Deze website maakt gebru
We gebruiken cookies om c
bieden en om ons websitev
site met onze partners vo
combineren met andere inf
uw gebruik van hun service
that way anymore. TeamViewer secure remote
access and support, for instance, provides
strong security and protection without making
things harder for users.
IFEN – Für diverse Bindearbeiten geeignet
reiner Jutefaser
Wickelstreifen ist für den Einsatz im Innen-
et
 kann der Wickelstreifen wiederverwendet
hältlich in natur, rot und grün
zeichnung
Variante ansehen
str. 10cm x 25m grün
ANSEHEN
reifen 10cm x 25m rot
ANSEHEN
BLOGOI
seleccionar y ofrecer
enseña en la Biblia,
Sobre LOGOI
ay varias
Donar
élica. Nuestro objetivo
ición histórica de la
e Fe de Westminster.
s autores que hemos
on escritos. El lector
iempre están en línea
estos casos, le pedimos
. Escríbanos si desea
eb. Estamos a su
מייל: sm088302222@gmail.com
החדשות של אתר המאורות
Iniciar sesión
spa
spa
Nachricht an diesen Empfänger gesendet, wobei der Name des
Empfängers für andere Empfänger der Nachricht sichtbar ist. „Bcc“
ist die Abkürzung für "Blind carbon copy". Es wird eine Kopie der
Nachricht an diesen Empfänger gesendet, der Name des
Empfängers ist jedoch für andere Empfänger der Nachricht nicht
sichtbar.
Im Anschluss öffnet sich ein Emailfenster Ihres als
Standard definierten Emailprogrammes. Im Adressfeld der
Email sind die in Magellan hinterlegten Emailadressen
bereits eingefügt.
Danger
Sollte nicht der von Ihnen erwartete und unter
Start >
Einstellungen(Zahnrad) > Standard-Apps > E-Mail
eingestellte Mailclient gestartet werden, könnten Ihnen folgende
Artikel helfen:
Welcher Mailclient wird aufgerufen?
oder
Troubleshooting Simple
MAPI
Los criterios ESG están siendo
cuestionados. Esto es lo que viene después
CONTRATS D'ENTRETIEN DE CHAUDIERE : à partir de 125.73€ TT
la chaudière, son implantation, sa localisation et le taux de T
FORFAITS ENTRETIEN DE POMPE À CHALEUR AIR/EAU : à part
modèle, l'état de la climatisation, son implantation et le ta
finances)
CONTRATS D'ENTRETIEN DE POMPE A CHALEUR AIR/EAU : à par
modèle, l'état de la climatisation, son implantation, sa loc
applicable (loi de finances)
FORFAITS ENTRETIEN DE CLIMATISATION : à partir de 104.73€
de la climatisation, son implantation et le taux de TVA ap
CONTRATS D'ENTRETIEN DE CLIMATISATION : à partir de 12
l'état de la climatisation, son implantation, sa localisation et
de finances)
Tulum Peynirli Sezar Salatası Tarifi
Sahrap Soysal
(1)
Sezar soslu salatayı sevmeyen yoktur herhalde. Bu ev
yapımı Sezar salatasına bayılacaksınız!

# # #

Which lines above run from the one containing "Email sind die" to the one containing "Welcher Mailclient wird aufgerufen?"? Give them again exactly, both ends included.

ANSWER BELOW |
Email sind die in Magellan hinterlegten Emailadressen
bereits eingefügt.
Danger
Sollte nicht der von Ihnen erwartete und unter
Start >
Einstellungen(Zahnrad) > Standard-Apps > E-Mail
eingestellte Mailclient gestartet werden, könnten Ihnen folgende
Artikel helfen:
Welcher Mailclient wird aufgerufen?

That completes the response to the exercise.